§ **TEXT PROVIDED**
New module agent/lsp/ split into:
- protocol.py: Content-Length JSON-RPC framer + envelope helpers
- client.py: async LSPClient (spawn, initialize, didOpen/didChange,
ContentModified retry, push/pull diagnostic stores)
- workspace.py: git worktree walk-up + per-server NearestRoot resolver
- servers.py: registry of 26 language servers (extension match,
root resolver, spawn builder per language)
- install.py: auto-install dispatch (npm install --prefix, go install
with GOBIN, pip install --target) into HERMES_HOME/lsp/bin/
- manager.py: LSPService (per-(server_id, root) client registry, lazy
spawn, broken-set, in-flight dedupe, sync facade for tools layer)
- reporter.py: <diagnostics> block formatter (severity-1-only, 20-per-file)
- cli.py: hermes lsp {status,list,install,install-all,restart,which}
Wired into tools/file_operations.py:
- write_file/patch_replace now call _snapshot_lsp_baseline before write
- _check_lint_delta gains a third tier: LSP semantic diagnostics when
syntax is clean
- All LSP code paths swallow exceptions; write_file's contract unchanged
Config: 'lsp' section in DEFAULT_CONFIG with enabled (default true),
wait_mode, wait_timeout, install_strategy (default 'auto'), and per-server
overrides (disabled, command, env, initialization_options).
Tests: tests/agent/lsp/ -- 49 tests covering protocol framing (encode and
read_message round-trip, EOF/truncation/missing Content-Length), workspace
gate (git walk-up, exclude markers, fallback to file location), reporter
(severity filter, max-per-file cap, truncation), service-level delta filter,
and an in-process mock LSP server that exercises the full client lifecycle
including didChange version bumps, dedup, crash recovery, and idempotent
teardown.
Live E2E verified end-to-end through ShellFileOperations: pyright
auto-installed via npm into HERMES_HOME, baseline captured, type error
introduced, single delta diagnostic surfaced with correct line/column/code/
source, then patch fix removes the diagnostic from the output.
Docs: new website/docs/user-guide/features/lsp.md page covering supported
languages, configuration knobs, performance characteristics, and
troubleshooting; cli-commands.md updated with the 'hermes lsp' reference;
sidebar updated.
* feat(lsp): structured logging, backend gate, defensive walk caps
Cherry-picks the substantive ideas from #24155 (different scope, same
problem space) onto our PR.

Collected data entries
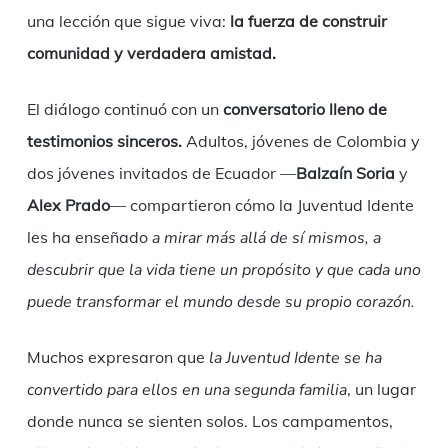
una lección que sigue viva:
la fuerza de construir
comunidad y verdadera amistad.
El diálogo continuó con un
conversatorio lleno de
testimonios sinceros.
Adultos, jóvenes de Colombia y
dos jóvenes invitados de Ecuador —
Balzaín Soria
y
Alex Prado
— compartieron cómo la Juventud Idente
les ha enseñado
a mirar más allá de sí mismos, a
descubrir que la vida tiene un propósito y que cada uno
puede transformar el mundo desde su propio corazón.
Muchos expresaron que
la Juventud Idente se ha
convertido para ellos en una segunda familia
, un lugar
donde nunca se sienten solos. Los campamentos,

§ **WHAT YOU HAVE TO DO**
Echo word for word the part of the LSP commit notes above that opens with the words containing "New module agent/lsp/" and closes with "for tools layer)".

§ **EXERCISE RESULT**
New module agent/lsp/ split into:
- protocol.py: Content-Length JSON-RPC framer + envelope helpers
- client.py: async LSPClient (spawn, initialize, didOpen/didChange,
ContentModified retry, push/pull diagnostic stores)
- workspace.py: git worktree walk-up + per-server NearestRoot resolver
- servers.py: registry of 26 language servers (extension match,
root resolver, spawn builder per language)
- install.py: auto-install dispatch (npm install --prefix, go install
with GOBIN, pip install --target) into HERMES_HOME/lsp/bin/
- manager.py: LSPService (per-(server_id, root) client registry, lazy
spawn, broken-set, in-flight dedupe, sync facade for tools layer)